Preferences for trauma-related mental health services among Latina immigrants from Central America, South America, and Mexico.
Journal: Psychological Trauma: Theory, Research, Practice, and Policy
Date: 2014 Jan
Major Program(s) or Research Group(s): CPFP
PMC ID: not available
Abstract: Latinos in the United States (U.S.) experience disparities in the detection and treatment of mental disorders. Although previous research has found that Latinos prefer individual psychotherapy and treatment in a primary care setting for common trauma-related mental disorders (e.g., depression, posttraumatic stress disorder), reasons for these treatment preferences are not fully understood and preferences regarding other mental health treatment characteristics are not known. Using a mixed-methods approach, the current study sought to identify preferences for treatment modality, type of psychotherapy, type of provider, and setting, as well as the influences of logistical factors and potential barriers on the help-seeking behaviors of trauma-exposed Latina immigrants who met screening criteria for PTSD and/or depression and were receiving health care in a primary care clinic. Consistent with previous research, participants expressed a preference for individual therapy, particularly supportive psychotherapy and cognitive-behavioral therapy. Participants preferred receiving mental health care in a primary care clinic by a mental health specialist.
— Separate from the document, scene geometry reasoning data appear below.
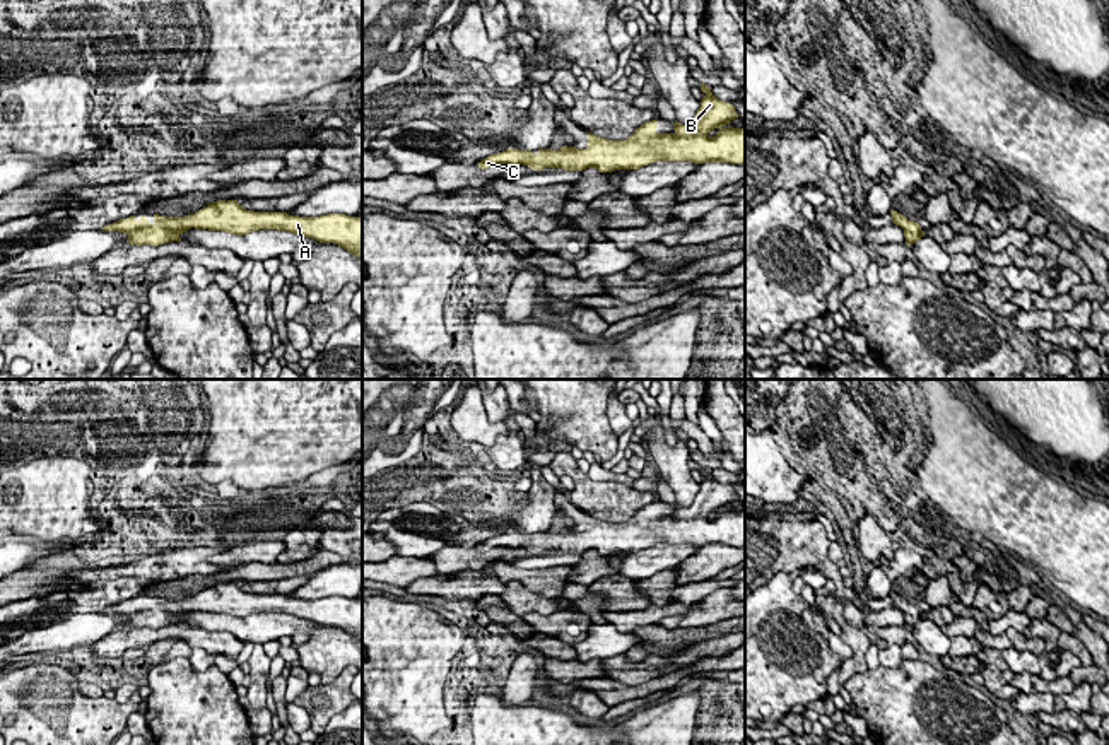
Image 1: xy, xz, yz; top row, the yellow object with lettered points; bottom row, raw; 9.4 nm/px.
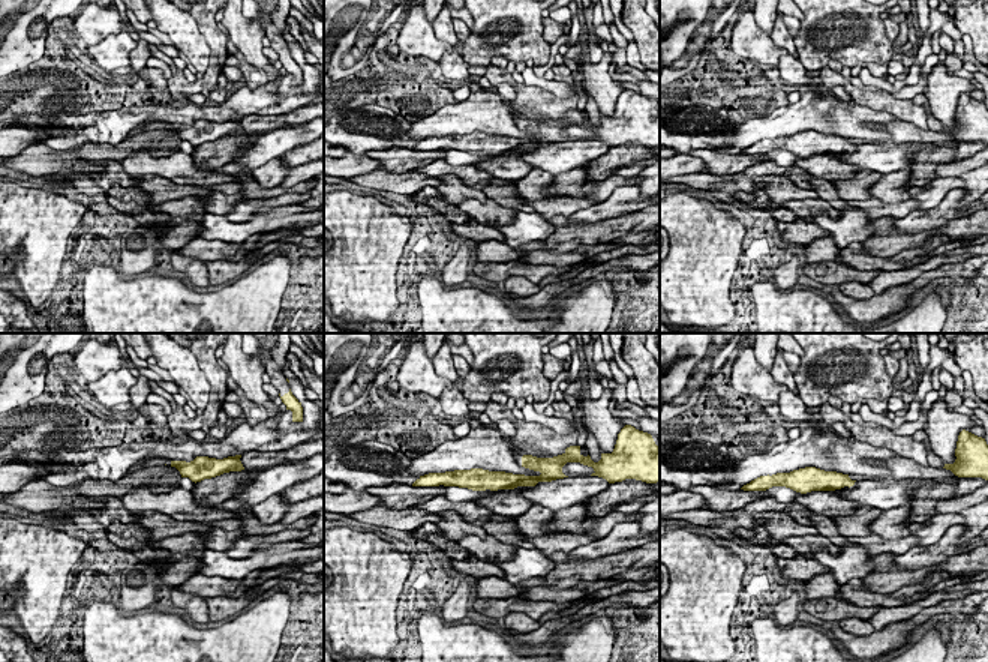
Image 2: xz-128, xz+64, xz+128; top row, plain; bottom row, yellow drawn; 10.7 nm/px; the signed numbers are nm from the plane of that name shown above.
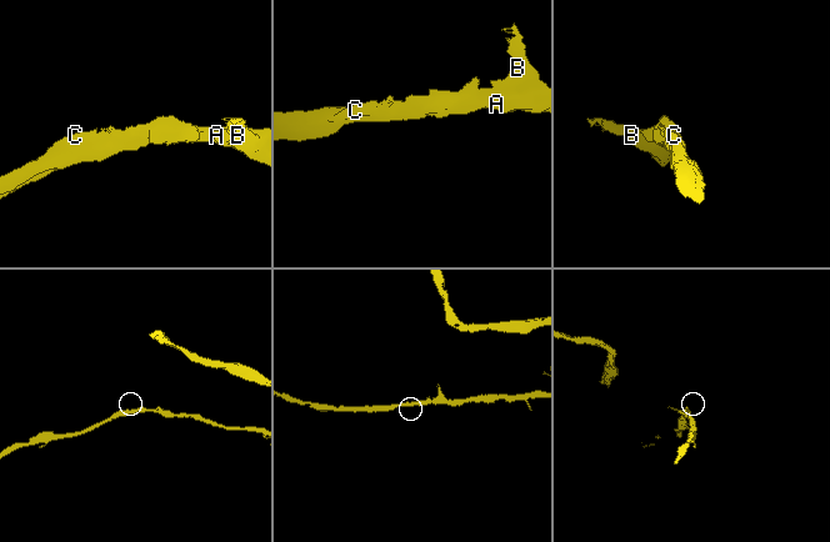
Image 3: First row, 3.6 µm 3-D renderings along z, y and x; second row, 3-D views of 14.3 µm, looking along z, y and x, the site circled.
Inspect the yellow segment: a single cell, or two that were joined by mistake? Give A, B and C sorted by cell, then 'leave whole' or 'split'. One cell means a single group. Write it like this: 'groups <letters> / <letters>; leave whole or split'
groups A B C; leave whole

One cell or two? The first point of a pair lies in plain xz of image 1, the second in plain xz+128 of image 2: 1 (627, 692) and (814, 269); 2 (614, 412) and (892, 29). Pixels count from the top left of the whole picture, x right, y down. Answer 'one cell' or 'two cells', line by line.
1: one cell
2: one cell

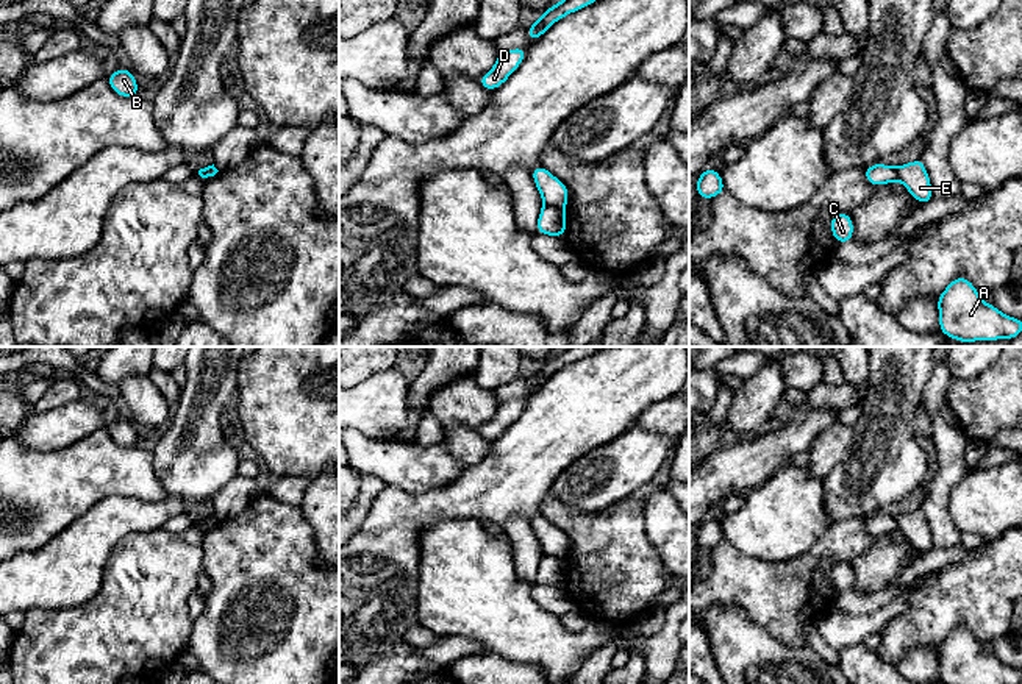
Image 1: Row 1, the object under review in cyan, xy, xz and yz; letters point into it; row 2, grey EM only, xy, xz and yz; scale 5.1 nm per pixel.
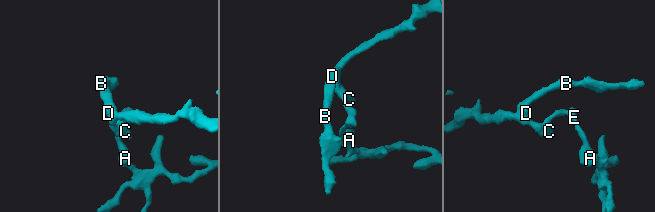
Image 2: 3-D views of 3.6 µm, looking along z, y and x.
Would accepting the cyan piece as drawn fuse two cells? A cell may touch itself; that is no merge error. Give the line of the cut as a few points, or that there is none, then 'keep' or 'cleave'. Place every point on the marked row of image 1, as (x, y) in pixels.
cut in xz along (544, 203), (563, 208); cleave

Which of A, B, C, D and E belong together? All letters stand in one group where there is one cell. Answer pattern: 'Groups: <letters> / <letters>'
Groups: A E / B C D

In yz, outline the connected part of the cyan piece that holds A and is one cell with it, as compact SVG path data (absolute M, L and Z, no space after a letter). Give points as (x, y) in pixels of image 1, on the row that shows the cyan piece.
M966 276L955 278L936 301L939 331L949 339L964 344L1003 337L1013 340L1022 333L1022 320L984 303Z

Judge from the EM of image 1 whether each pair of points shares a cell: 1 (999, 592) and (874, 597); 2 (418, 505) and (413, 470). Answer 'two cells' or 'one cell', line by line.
1: two cells
2: two cells

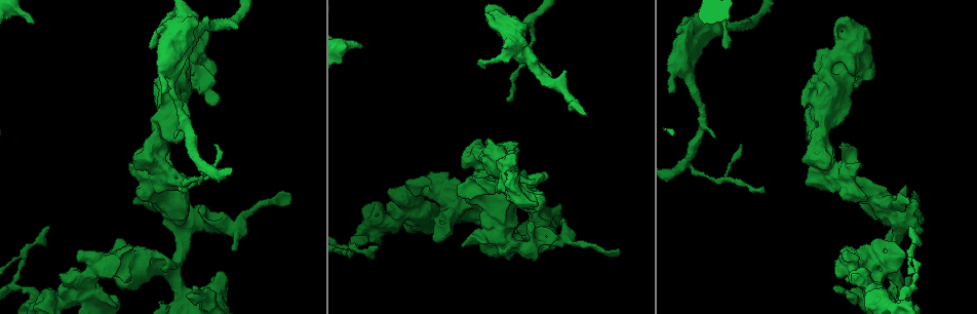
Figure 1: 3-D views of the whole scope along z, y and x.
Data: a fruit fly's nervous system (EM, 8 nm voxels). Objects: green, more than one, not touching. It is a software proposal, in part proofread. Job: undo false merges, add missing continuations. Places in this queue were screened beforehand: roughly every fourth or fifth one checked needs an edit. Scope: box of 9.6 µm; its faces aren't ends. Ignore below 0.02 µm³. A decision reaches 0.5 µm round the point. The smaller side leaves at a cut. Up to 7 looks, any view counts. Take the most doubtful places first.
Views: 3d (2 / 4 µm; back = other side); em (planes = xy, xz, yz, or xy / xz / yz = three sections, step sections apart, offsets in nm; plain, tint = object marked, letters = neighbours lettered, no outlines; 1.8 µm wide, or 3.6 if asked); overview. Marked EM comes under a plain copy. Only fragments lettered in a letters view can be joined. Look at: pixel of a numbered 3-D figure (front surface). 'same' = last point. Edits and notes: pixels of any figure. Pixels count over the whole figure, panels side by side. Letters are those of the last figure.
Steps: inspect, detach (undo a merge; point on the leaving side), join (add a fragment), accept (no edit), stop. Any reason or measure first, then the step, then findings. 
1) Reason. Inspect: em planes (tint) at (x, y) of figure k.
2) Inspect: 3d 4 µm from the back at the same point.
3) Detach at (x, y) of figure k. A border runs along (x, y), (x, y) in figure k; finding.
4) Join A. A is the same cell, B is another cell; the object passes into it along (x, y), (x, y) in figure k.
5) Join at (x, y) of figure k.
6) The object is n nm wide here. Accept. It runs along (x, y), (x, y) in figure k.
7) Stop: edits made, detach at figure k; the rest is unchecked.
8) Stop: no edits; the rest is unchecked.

Three arms meet. Inspect: 3d 4 µm at (812, 129) of figure 1.

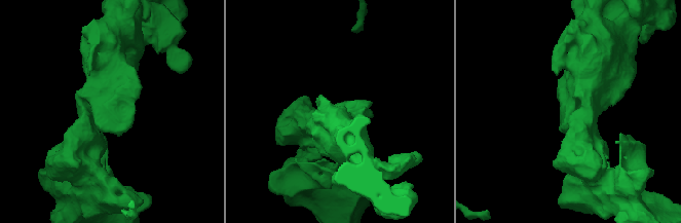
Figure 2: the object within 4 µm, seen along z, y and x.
Shape alone is not enough. Inspect: em 3.6 µm yz step 4 (letters) at (105, 108) of figure 2.

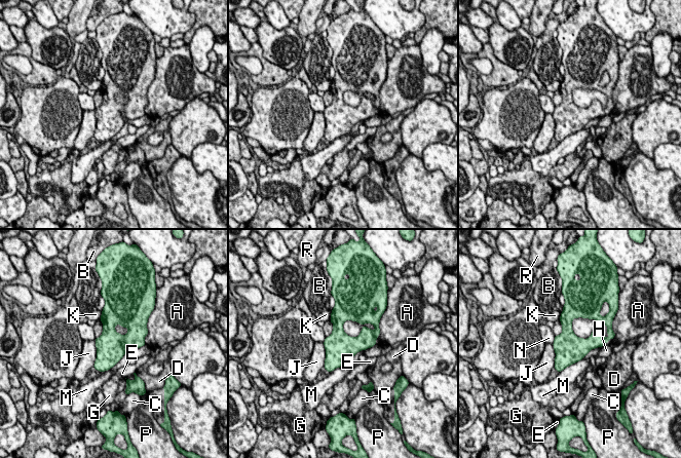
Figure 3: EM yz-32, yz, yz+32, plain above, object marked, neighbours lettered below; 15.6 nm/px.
The object is 460 nm wide here. Accept. A, B, C, D, E, G, H, J, K, M, N, P and R are other cells; a border runs along (145, 344), (128, 349), (125, 352) in figure 3; one neuron here.

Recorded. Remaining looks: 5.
Inspect: em yz step 8 (tint) at (840, 180) of figure 1.

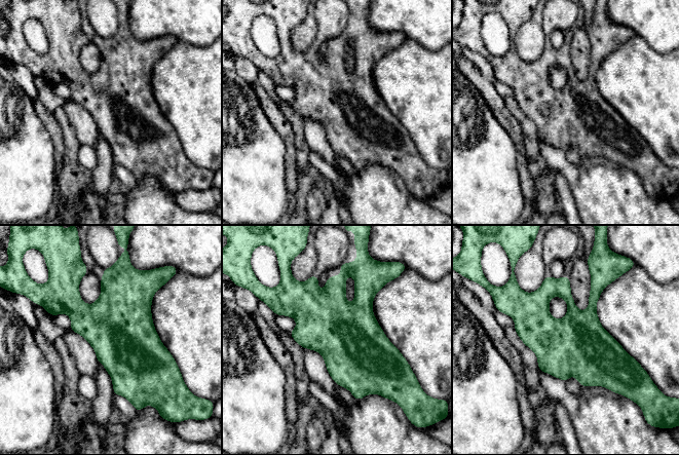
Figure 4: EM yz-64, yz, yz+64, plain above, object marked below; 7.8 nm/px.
Inspect: em planes (letters) at the same point.

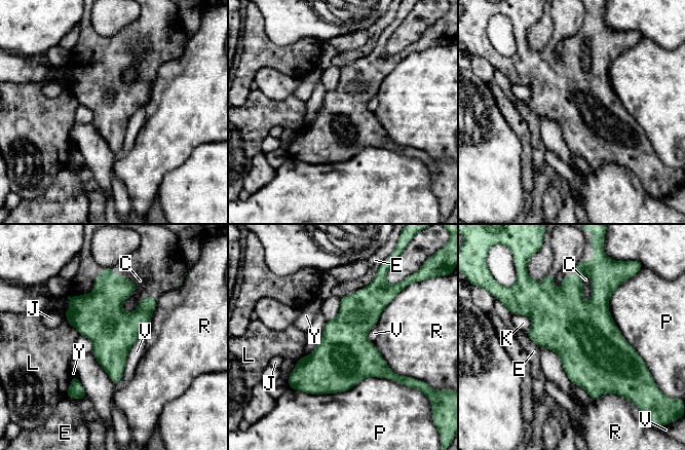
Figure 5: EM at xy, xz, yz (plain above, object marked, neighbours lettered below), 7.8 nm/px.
The object is 360 nm wide here. Accept. C, E, J, K, L, P, R, V and Y are other cells; a border runs along (539, 346), (558, 355), (571, 381) in figure 5; one neuron here.

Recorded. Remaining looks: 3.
Thick end. Inspect: 3d 4 µm at (149, 248) of figure 1.

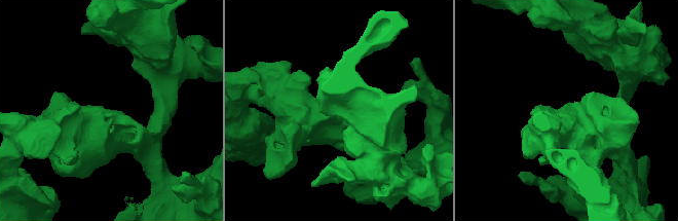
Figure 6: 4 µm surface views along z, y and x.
Inspect: em 3.6 µm planes (letters) at (109, 111) of figure 6.

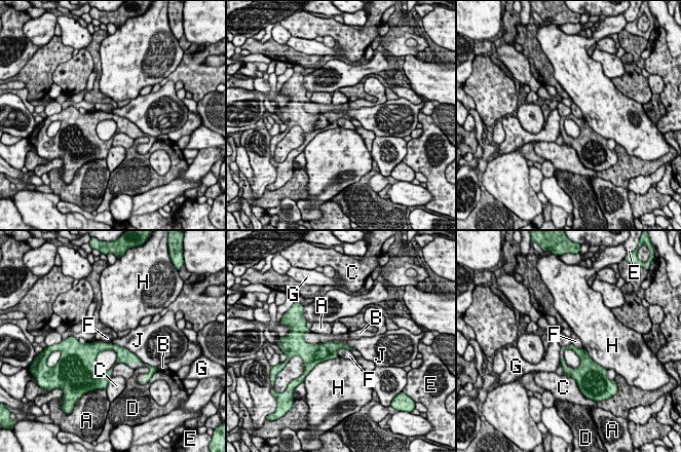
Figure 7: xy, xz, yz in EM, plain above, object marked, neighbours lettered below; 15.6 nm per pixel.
The longest contact is with J, 800 nm. Accept. A, B, C, D, E, F, G, H and J are other cells; a border runs along (336, 350), (347, 348), (350, 351) in figure 7; none of them fits.

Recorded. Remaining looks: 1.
Stop: no edits; the rest is unchecked.

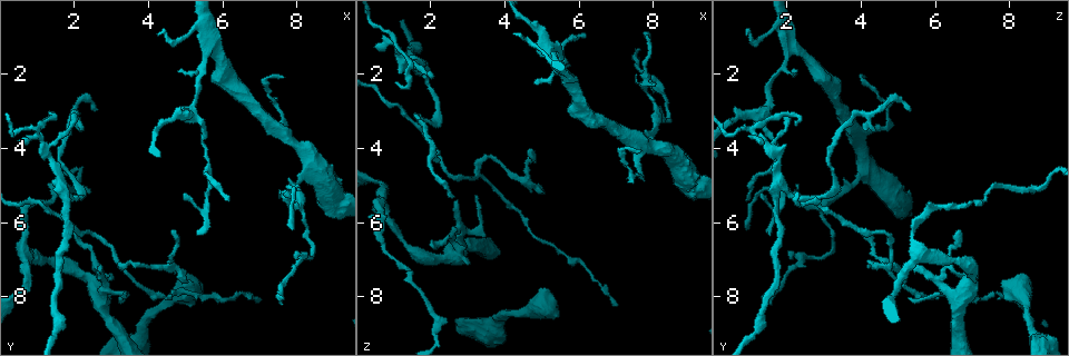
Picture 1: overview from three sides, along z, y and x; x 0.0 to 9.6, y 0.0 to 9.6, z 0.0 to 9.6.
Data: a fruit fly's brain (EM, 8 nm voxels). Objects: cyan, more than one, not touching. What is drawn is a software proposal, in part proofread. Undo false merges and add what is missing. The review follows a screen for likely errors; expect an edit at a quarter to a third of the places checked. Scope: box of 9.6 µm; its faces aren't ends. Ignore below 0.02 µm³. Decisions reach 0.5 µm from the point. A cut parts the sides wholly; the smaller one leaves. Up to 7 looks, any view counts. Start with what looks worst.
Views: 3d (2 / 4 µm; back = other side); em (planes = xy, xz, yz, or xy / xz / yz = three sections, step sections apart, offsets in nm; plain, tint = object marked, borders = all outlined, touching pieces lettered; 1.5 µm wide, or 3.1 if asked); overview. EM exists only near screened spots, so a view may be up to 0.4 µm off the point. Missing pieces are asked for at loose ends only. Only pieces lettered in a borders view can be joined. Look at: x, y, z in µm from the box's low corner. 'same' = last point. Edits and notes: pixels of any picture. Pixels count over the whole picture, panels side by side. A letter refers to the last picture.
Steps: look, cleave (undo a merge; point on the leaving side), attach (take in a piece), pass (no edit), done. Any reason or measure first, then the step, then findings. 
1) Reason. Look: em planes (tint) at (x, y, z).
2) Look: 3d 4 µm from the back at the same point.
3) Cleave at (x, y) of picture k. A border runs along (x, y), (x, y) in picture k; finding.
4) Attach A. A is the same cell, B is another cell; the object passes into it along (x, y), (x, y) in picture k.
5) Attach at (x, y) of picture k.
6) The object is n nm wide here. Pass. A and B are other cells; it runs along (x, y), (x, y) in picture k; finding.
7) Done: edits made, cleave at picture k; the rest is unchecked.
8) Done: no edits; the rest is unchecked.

Tapers out. Look: em yz step 8 (borders) at (2.55, 3.05, 5.30).

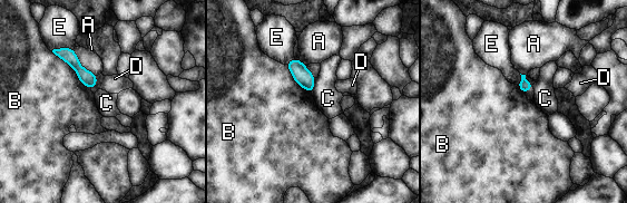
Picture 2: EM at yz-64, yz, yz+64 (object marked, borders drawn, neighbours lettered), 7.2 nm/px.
The object is 90 nm wide here. Pass. A, B, C, D and E are other cells; it runs along (57, 51), (62, 52), (92, 84) in picture 2; no lettered piece goes on from it.

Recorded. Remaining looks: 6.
Thin end. Look: em planes (borders) at (4.30, 0.90, 0.90).

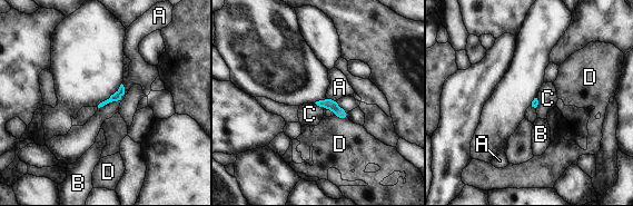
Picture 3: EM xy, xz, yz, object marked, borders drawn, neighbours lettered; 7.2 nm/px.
Pass. A, B, C and D are other cells; a border runs along (315, 102), (323, 109) in picture 3; none of them fits.

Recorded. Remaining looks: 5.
Sharp bend. Look: 3d 4 µm at (7.65, 3.40, 4.75).

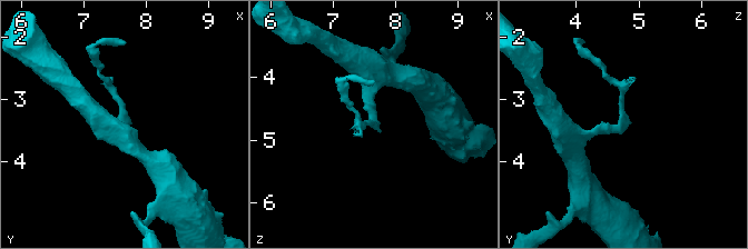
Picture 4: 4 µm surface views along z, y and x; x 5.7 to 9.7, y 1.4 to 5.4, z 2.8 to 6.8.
Look: em planes (borders) at (7.60, 3.40, 4.70).

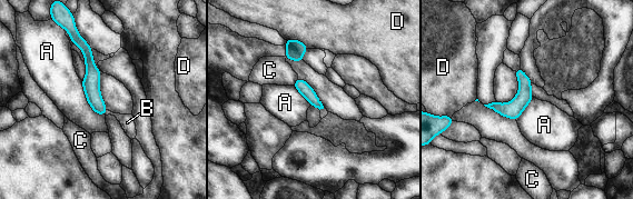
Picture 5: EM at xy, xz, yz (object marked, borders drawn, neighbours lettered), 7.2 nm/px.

Cost emerged as the most important logistical consideration when determining whether to seek services. Unfamiliarity with mental health services and confidentiality concerns, particularly regarding immigration status, were identified as additional barriers that may decrease the likelihood of seeking treatment for depression or PTSD. Providers will need to be creative in incorporating the treatment preferences of Latinos in cost-efficient interventions. Efforts to decrease the mental health disparities faced by the growing Latino population may include psychoeducation, hybrid treatments, and systems-level interventions to integrate mental health treatment into primary care settings.